A list of dataPoints containing trapezoidal averages for each bucket. Only LONG and DOUBLE value types are processed; discrete measurements (STRING/BOOLEAN) are automatically filtered out.
NaN values: The macro returns NaN (Not a Number) for buckets where no values were recorded during the interval and no anterior values exist for trapezoidal interpolation. This will only occur at the start of a time series.

Example Usage

// Fetch 15-minute trapezoidal averages over 1 day

{ 'token' $read_token
  'start' '2026-01-01T00:00:00Z'
  'end' '2026-01-02T00:00:00Z'
  'bucket_size' 15    //minutes
  'labels' { 'assetType' 'INV' 'dataObject' 'TotW' }
  }
  @nexalis/fetch_trapezoidal_averages

Example with regular expression

// Fetch dataPoints containing "INV" or "METER"

{ 'token' $read_token
  'start' '2026-01-01T00:00:00Z'
  'end' '2026-01-02T00:00:00Z'
  'bucket_size' 15    //minutes
  'labels' { 'dataPoint' '~(.*INV.*|.*METER.*)' }  // Regexp pattern
  }

How It Works

  1. Retrieves dataPoints data according to labels selection and extends time windows with boundary points (1 pre and post) for accurate edge calculations
  2. Filters to keep only analog measurements (gets rid of strings/booleans)
  3. Averages values by applying trapezoidal averaging to compute time-weighted means per bucket

@nexalis/fetch_bucketized

Fetches time-series data from Nexalis Cloud and bucketizes it into fixed-width time intervals using a timeseries bucketizer such as last, first, max or mean. This macro calls @nexalis/scale by default, so returned values are scaled unless disabled.

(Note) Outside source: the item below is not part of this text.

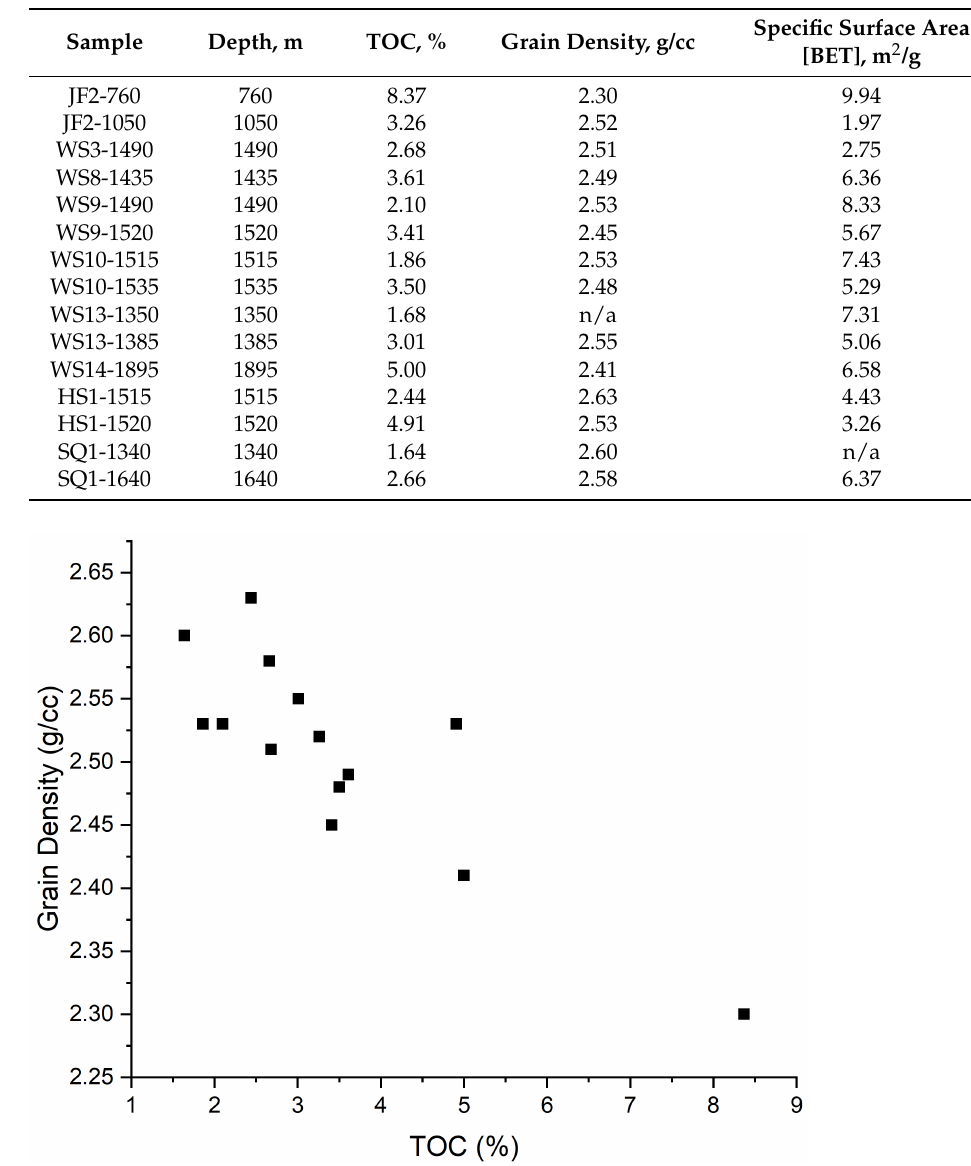
Table 4. TOC, grain density, and specific surface area of examined shale samples.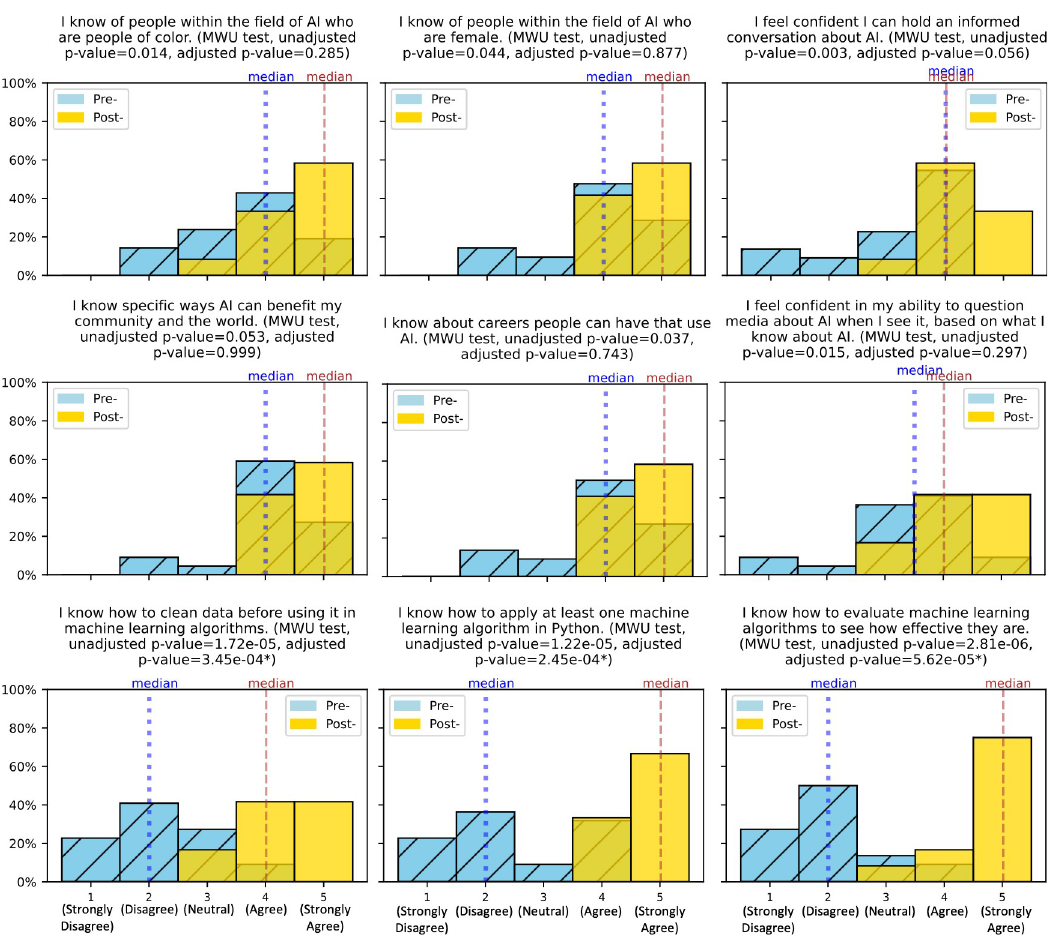
Fig 1. Pre-post survey results. Histograms of students’ responses to pre-program and post-program survey questions, with median values. Mann Whitney U tests were performed to compare pre- and post-survey responses, with adjusted p-values below significance threshold of 0.05 given an asterisk ( �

Why use @nexalis/fetch_bucketized?

Use this macro when you want to:
  • Resample raw time series into regular time buckets
  • Keep the latest, first, mean, or another bucketized value per interval
  • Query multiple dataPoints with label or attribute filters
  • Optionally return raw values without Nexalis scaling

Parameters

ParameterTypeRequiredDescription
tokenSTRINGYesNexalis API read token with fetch permissions
startSTRING or LONGYesStart timestamp (ISO8601 string or microseconds)
endSTRING or LONGYesEnd timestamp (ISO8601 string or microseconds)
bucket_sizeLONGYesBucket width in minutes
bucketizerSTRINGYesBucketizer to apply, for example last, first, or mean
labelsMAPYesLabels and attributes used to filter dataPoints (supports regexp with ~ prefix)
scalingBOOLEANNoApplies @nexalis/scale to the result (default: true)
classSTRINGNoSelector for the dataPoints classes (default: "nx.value")

Returns

A list of bucketized dataPoints over the requested time range.
The macro aligns the requested start and end timestamps to bucket boundaries, prevents future timestamps from being queried, and fills bucket gaps using previous values before clipping back to the requested interval.

Example Usage

// Fetch 5-minute bucketized values using the last value in each bucket

{ 'token' $read_token
  'start' '2026-01-01T00:00:00Z'
  'end' '2026-01-02T00:00:00Z'
  'bucket_size' 5    // minutes
  'bucketizer' 'last'
  'labels' { 'siteName' 'stationA' 'description' '~(.*power.*|.*speed.*)' }
} @nexalis/fetch_bucketized

How It Works

  1. Fetches dataPoints matching the requested class, labels, and attributes, with one boundary value before and after the interval.
  2. Normalizes timestamps and aligns them to the requested bucket size.
  3. Applies the selected timeseries bucketizer over fixed-width buckets.
  4. Fills missing buckets using previous values, shifts timestamps to bucket starts, and clips to the requested interval.
  5. Applies @nexalis/scale unless scaling is set to false.